A major disability following spinal cord injury (SCI) is urinary dysfunction due to the disconnection of supraspinal inputs and the lack of coordinated activities that develop after injury between the bladder and the external urethral sphincter (EUS). While much work in bladder recovery following SCI has focused on pharmacological intervention and/or functional electrical stimulation of the bladder or peripheral nerves, relativey few studies have focused on central neuronal regeneration for the recovery of efficient micturition especially in chronic SCI, which is the condition of most SCI patients. In addition, there is very little basic biological information concerning the fundamental capacity of chronicall injured axons to regenerate. Recently, we have developed a strategy using the classic technique of peripheral nerve auto-grafting (PNG) with the critical addition of acidic fibroblast growth factor (?FGF) + chondroitinase ABC (ChABC) to improve growth across the PNG/host spinal cord interface. Even after complete cord transection in adult rats, this strategy can allow for remarkably long distance regeneration of a portion of axons from several of the critical descending brainstem systems that control urination. The regeneration is exceedingly slow. Unlike acute SCI, in the chronic state there is already formation of dense glial scarring and axonal dystrophy and entrapment within the lesion. To maximize the regeneration capacity of chronically injured axons and functional outcomes, our goal is to enhance PNG+?FGF+ChABC treatment by a novel technique that can more persistently reduce or overcome the effect of inhibitory molecules and robustly increase intrinsic growth machinery. There are 4 specific aims that will be addressed.
Aim 1 will test the hypothesis that PNG+?FGF+ChABC can enhance nerve regeneration, improve the PNG/cord interface, and slowly promote functional bladder recovery in rats with chronic T8 contusive SCI (2 months) more efficiently than the various components of the therapy used alone.
Aim 2 will test the hypothesis that the combination of PNG+?FGF+ChABC with systemic delivery of intracellular sigma peptide (ISP) application can enhance nerve regeneration and promote more rapid or complete functional bladder recovery in rats with chronic T8 contusive SCI (2 months) more efficiently than the individual components of the therapy used alone.
Aim 3 will test the hypothesis that the combination of PNG+?FGF+ChABC with suppressor of cytokine signaling-3 (SOCS3) short hairpin RNA application can enhance nerve regeneration and promote functional bladder recovery in rats with chronic T8 contusive SCI (2 months) more efficiently than the individual parts of the therapy used alone.
Aim 4 will test the hypothesis that the combination of PNG+?FGF+ChABC with ISP/SOCS3 shRNA application can maximally enhance nerve regeneration and promote functional bladder recovery in rats with chronic T8 contusive SCI (2 months).

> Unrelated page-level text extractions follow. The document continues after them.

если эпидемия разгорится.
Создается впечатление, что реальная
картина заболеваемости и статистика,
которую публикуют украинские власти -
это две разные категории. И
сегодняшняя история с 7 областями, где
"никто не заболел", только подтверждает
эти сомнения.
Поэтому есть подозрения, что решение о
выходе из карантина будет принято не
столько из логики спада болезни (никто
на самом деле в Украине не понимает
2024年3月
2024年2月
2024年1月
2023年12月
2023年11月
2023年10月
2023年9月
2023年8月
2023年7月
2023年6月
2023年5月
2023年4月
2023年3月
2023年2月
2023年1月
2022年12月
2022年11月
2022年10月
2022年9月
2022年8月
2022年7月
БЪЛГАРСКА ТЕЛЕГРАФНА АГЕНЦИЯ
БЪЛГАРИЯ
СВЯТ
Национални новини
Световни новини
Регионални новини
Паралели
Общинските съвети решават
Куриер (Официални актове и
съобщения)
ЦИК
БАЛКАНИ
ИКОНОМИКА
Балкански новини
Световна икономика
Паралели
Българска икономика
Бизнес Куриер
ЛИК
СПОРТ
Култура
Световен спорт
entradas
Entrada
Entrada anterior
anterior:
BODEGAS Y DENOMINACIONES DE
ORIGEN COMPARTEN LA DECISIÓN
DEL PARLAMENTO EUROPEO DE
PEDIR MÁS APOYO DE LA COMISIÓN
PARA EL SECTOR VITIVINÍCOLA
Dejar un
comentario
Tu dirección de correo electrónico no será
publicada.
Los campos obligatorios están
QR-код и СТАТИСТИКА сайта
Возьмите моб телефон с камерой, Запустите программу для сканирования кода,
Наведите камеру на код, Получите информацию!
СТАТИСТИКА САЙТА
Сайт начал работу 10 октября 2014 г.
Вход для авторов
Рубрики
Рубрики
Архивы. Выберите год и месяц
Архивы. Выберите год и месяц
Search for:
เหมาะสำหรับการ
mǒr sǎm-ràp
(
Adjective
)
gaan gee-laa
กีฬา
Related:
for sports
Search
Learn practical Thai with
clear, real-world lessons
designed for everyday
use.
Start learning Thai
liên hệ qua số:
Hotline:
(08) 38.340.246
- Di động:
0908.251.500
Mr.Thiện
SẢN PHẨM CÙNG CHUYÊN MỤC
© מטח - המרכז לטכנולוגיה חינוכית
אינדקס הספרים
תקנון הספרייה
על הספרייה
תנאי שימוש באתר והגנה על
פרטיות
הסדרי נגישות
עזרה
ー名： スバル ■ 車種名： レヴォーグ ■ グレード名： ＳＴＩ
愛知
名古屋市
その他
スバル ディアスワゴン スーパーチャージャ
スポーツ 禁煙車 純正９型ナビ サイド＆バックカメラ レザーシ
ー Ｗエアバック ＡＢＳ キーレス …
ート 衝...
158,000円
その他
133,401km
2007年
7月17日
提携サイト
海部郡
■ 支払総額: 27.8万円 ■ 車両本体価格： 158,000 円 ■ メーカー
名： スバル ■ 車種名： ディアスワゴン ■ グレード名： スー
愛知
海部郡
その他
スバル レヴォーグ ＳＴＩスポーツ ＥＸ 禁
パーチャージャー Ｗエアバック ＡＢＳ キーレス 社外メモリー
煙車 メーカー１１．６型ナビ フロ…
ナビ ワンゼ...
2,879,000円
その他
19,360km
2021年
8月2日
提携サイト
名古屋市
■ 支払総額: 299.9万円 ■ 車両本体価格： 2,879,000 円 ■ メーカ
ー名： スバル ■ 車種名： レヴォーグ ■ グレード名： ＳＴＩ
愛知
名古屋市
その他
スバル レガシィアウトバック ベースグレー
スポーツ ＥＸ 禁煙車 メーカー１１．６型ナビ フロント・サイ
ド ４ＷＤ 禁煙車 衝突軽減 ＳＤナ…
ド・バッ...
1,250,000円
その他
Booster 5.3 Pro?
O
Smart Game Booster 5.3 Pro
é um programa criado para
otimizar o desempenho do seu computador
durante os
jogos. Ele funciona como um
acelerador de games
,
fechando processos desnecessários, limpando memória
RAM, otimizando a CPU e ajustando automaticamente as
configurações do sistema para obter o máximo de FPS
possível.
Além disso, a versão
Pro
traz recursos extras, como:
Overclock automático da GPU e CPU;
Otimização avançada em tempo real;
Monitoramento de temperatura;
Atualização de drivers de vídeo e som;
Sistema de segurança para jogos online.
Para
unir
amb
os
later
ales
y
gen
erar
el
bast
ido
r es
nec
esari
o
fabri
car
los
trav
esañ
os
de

The accomplishments and advances obtained via this multipartite strategy have the potential to lead to an unprecedented amount of functional plasticity/regeneration and bladder recovery after chronically contusive SCI.
Recently, significant accomplishments have been made in the development of new strategies to promote regeneration and functional recovery after spinal cord injury (SCI). The focus of most labs has been on acute injury and walking function. There are very few studies to develop strategies to promote nerve regeneration to restore bladder control after chronic SCI, which is a major unmet goal. This proposal addresses an important problem, bladder dysfunction in a chronically contusive SCI model that simulates the condition of most patients with SCI. The ultimate goal is to promote enhanced regeneration/sprouting from brainstem neurons that control urination. The hypothesis that we will test is that by using a non-invasive delivery of a novel peptide, intracellular sigma peptide, or genetic short hairpin RNA manipulations to down regulate gene suppressor of cytokine signaling-3 in combination with a bridging strategy could lead to a more rapid or better recovery of bladder function after chronically contusive SCI. Success in this phase of the project would lay the groundwork for a potential therapeutic strategy for chronic SCI patients to restore bladder control and improve the quality of life of SCI patients.